== PROBLEM TO SOLVE ==
Please edit the items below so that every "englisch" becomes "Englisch", with all other text unchanged. Leave the pictures out of your answer.

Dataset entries
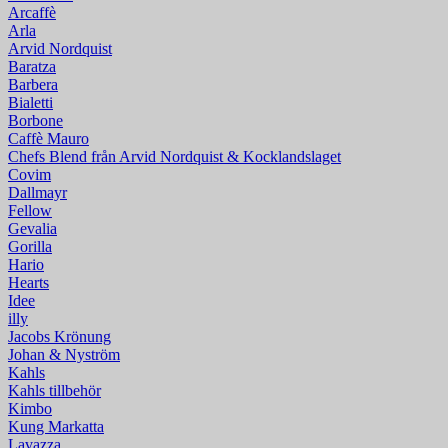
Arcaffè
Arla
Arvid Nordquist
Baratza
Barbera
Bialetti
Borbone
Caffè Mauro
Chefs Blend från Arvid Nordquist & Kocklandslaget
Covim
Dallmayr
Fellow
Gevalia
Gorilla
Hario
Hearts
Idee
illy
Jacobs Krönung
Johan & Nyström
Kahls
Kahls tillbehör
Kimbo
Kung Markatta
Lavazza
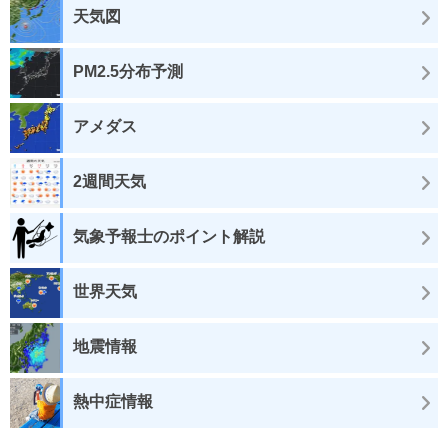
天気図
PM2.5分布予測
アメダス
2週間天気
気象予報士のポイント解説
世界天気
地震情報
熱中症情報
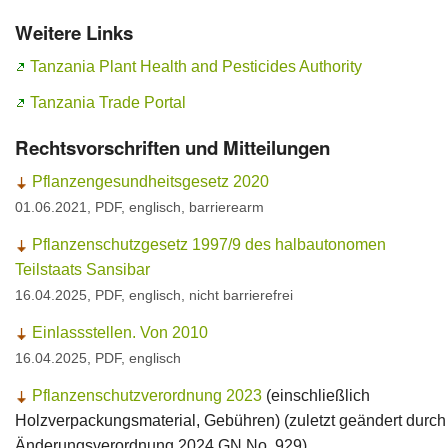
Weitere Links
Ansprechpersonen
Tanzania Plant Health and Pesticides Authority
Tanzania Trade Portal
Rechtsvorschriften und Mitteilungen
Pflanzengesundheitsgesetz 2020
01.06.2021, PDF, englisch, barrierearm
Pflanzenschutzgesetz 1997/9 des halbautonomen
Teilstaats Sansibar
16.04.2025, PDF, englisch, nicht barrierefrei
Einlassstellen. Von 2010
16.04.2025, PDF, englisch
Pflanzenschutzverordnung 2023
(einschließlich
Holzverpackungsmaterial, Gebühren) (zuletzt geändert durch
Änderungsverordnung 2024 GN No. 929)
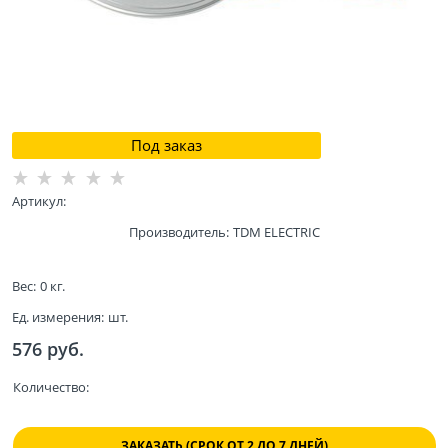
Под заказ
Артикул:
Производитель:
TDM ELECTRIC
Вес:
0
кг.
Ед. измерения:
шт.
576
 руб.
Количество:
ЗАКАЗАТЬ (СРОК ОТ 2 ДО 7 ДНЕЙ)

== SOLUTION TO THIS EXERCISE ==
Arcaffè
Arla
Arvid Nordquist
Baratza
Barbera
Bialetti
Borbone
Caffè Mauro
Chefs Blend från Arvid Nordquist & Kocklandslaget
Covim
Dallmayr
Fellow
Gevalia
Gorilla
Hario
Hearts
Idee
illy
Jacobs Krönung
Johan & Nyström
Kahls
Kahls tillbehör
Kimbo
Kung Markatta
Lavazza
天気図
PM2.5分布予測
アメダス
2週間天気
気象予報士のポイント解説
世界天気
地震情報
熱中症情報
Weitere Links
Ansprechpersonen
Tanzania Plant Health and Pesticides Authority
Tanzania Trade Portal
Rechtsvorschriften und Mitteilungen
Pflanzengesundheitsgesetz 2020
01.06.2021, PDF, Englisch, barrierearm
Pflanzenschutzgesetz 1997/9 des halbautonomen
Teilstaats Sansibar
16.04.2025, PDF, Englisch, nicht barrierefrei
Einlassstellen. Von 2010
16.04.2025, PDF, Englisch
Pflanzenschutzverordnung 2023
(einschließlich
Holzverpackungsmaterial, Gebühren) (zuletzt geändert durch
Änderungsverordnung 2024 GN No. 929)
Под заказ
Артикул:
Производитель:
TDM ELECTRIC
Вес:
0
кг.
Ед. измерения:
шт.
576
 руб.
Количество:
ЗАКАЗАТЬ (СРОК ОТ 2 ДО 7 ДНЕЙ)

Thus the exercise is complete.